Records for the exercise –
::::::::::
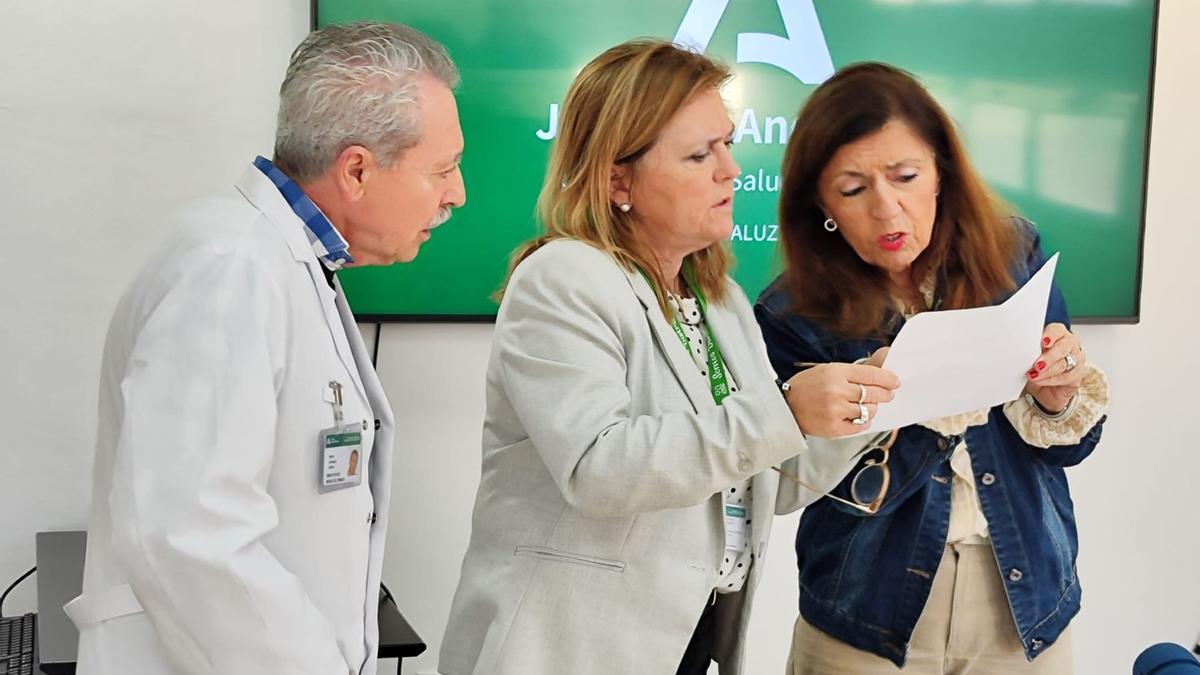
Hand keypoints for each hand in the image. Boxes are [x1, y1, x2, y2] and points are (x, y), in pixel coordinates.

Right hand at [782, 361, 899, 436]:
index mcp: (836, 372)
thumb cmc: (807, 386)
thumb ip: (853, 372)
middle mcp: (837, 391)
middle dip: (885, 394)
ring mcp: (836, 410)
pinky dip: (864, 421)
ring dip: (873, 408)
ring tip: (868, 406)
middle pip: (874, 393)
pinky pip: (861, 425)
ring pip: (869, 410)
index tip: (894, 382)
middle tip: (888, 394)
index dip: (887, 378)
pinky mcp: (835, 428)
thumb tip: (881, 369)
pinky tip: (859, 416)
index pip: (871, 375)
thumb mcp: (828, 370)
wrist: (786, 407)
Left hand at [1026, 323, 1085, 412]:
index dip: (1050, 335)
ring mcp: (1077, 358)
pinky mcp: (1078, 374)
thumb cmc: (1037, 365)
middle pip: (1062, 347)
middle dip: (1049, 357)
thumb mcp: (1030, 355)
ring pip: (1064, 363)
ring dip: (1048, 371)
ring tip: (1034, 375)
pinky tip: (1040, 381)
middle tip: (1037, 365)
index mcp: (1058, 333)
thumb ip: (1028, 350)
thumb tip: (1018, 352)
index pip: (1057, 330)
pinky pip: (1065, 377)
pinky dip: (1050, 380)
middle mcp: (1070, 344)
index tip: (1043, 342)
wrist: (1046, 386)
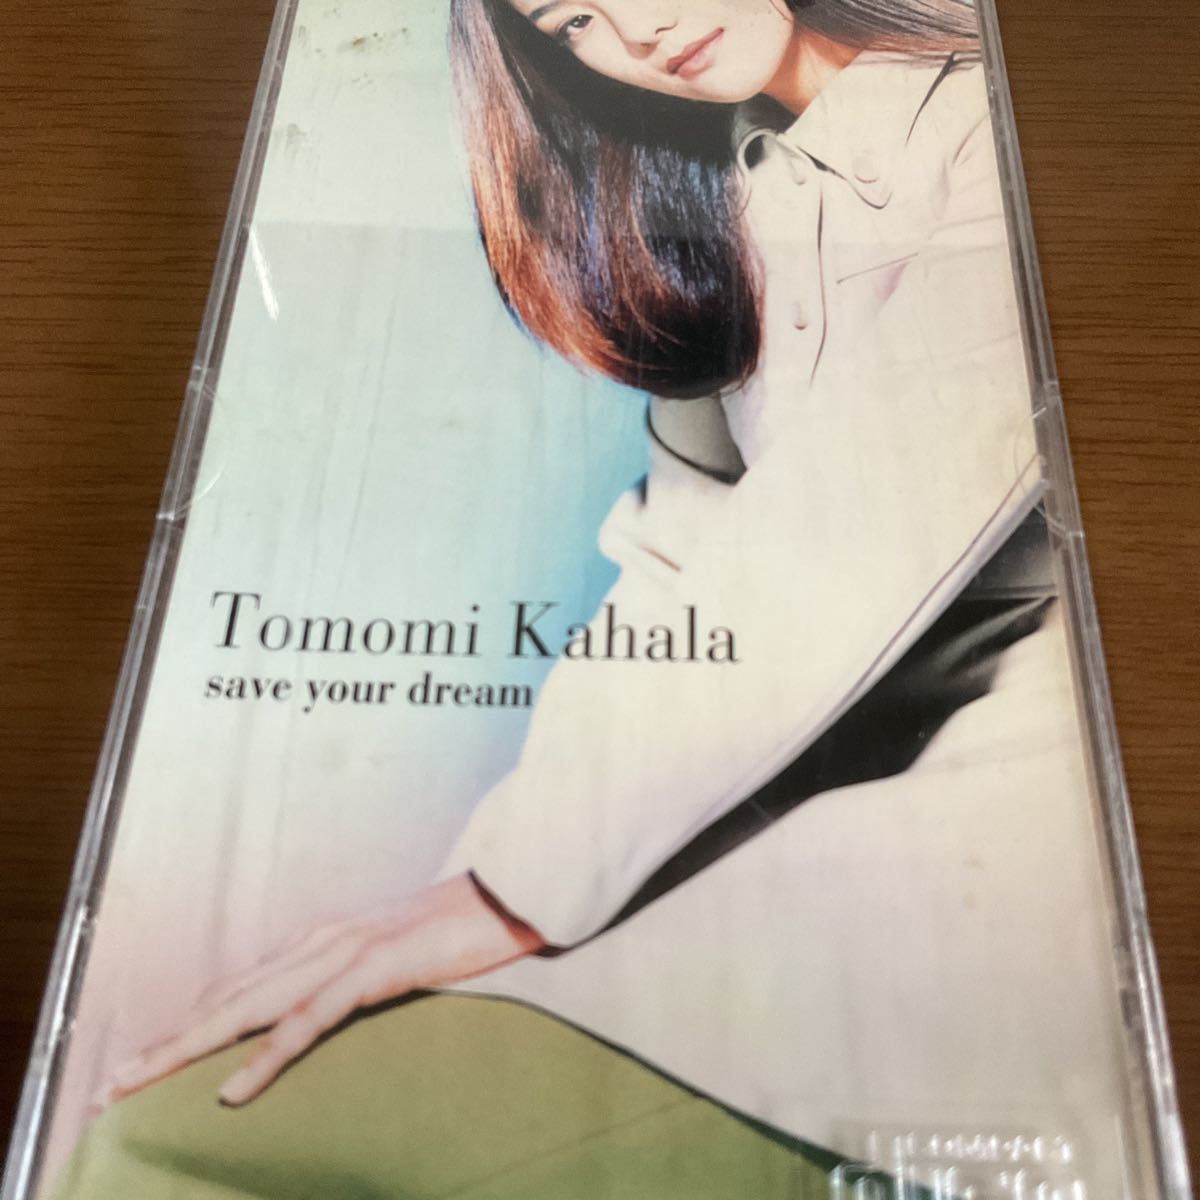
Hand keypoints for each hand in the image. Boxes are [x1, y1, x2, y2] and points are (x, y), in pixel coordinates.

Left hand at [101, 874, 541, 1106]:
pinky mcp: (372, 971)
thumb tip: (325, 1008)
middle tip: (110, 1082)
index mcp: (320, 938)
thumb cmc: (454, 928)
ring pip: (249, 1009)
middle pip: (226, 998)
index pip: (238, 986)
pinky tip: (233, 1090)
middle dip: (165, 1042)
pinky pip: (309, 1023)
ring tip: (138, 1082)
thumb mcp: (392, 954)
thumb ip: (352, 977)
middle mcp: (318, 941)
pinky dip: (265, 1059)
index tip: (145, 1057)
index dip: (187, 1023)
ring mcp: (342, 953)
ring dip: (187, 1048)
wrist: (504, 894)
::::::::::
Work item – Return the listing exactly as it appears, excluding any image.

Finished task –
Hand keypoints for each hand in the image. Boxes are [x1, y1, x2, y2] and points are (x, y), in pixel coordinates.

Right hand at [782, 361, 899, 436]:
index mcp: (836, 372)
thumb cmc: (807, 386)
thumb ip: (853, 372)
middle mcp: (837, 391)
middle dip: (885, 394)
ring mcp: (836, 410)
pinky dip: (864, 421)
ring dip: (873, 408)
ring tip: (868, 406)
middle pip: (874, 393)
pinky pip: (861, 425)
ring pip: (869, 410)
index tip: (894, 382)
middle tip: (888, 394)
index dip: (887, 378)
pinky mcp: (835, 428)
thumb tip: (881, 369)
pinky tip: (859, 416)
index pip: (871, 375)
thumb mcp: (828, 370)
wrist: (786, 407)
Left hand at [1026, 323, 1085, 412]:
index dip: (1050, 335)
ring mcp: (1077, 358)
pinky mcp: (1078, 374)
thumb cmc: (1037, 365)
middle pip: (1062, 347)
middle dip: (1049, 357)
thumb mcp: (1030, 355)
ring pip: (1064, 363)
ring dip: (1048, 371)
ring tip: (1034, 375)
pinky tip: (1040, 381)
middle tip: (1037, 365)
index mcp: (1058, 333)
thumb ip: (1028, 350)
thumb tip: (1018, 352)
index pip: (1057, 330)
pinky pip: (1065, 377)
pinky dip: (1050, 380)
middle mcp: (1070, 344)
index tip: (1043, 342)
wrist: (1046, 386)
Hand keypoints for each hand in the image. Boxes are [x1, y1, x2, y2] and points are (x, y), in pixel coordinates.

Left hand at [101, 874, 541, 1106]:
pinky mcp: (372, 971)
thumb tip: (325, 1008)
middle tip: (110, 1082)
index mcp: (320, 938)
thumb cmc: (454, 928)
ring pip: (249, 1009)
middle pip: (226, 998)
index pip: (238, 986)
pinky tip: (233, 1090)
middle dip: (165, 1042)
pinky pip: (309, 1023)
ring tip: (138, 1082)
thumb mcp: (392, 954)
thumb ip: (352, 977)
middle mcp: (318, 941)
pinky dip: (265, 1059)
index tip: (145, 1057)
index dip: (187, 1023)
ring mcp: (342, 953)
ring dip: (187, 1048)
wrist: (504, 894)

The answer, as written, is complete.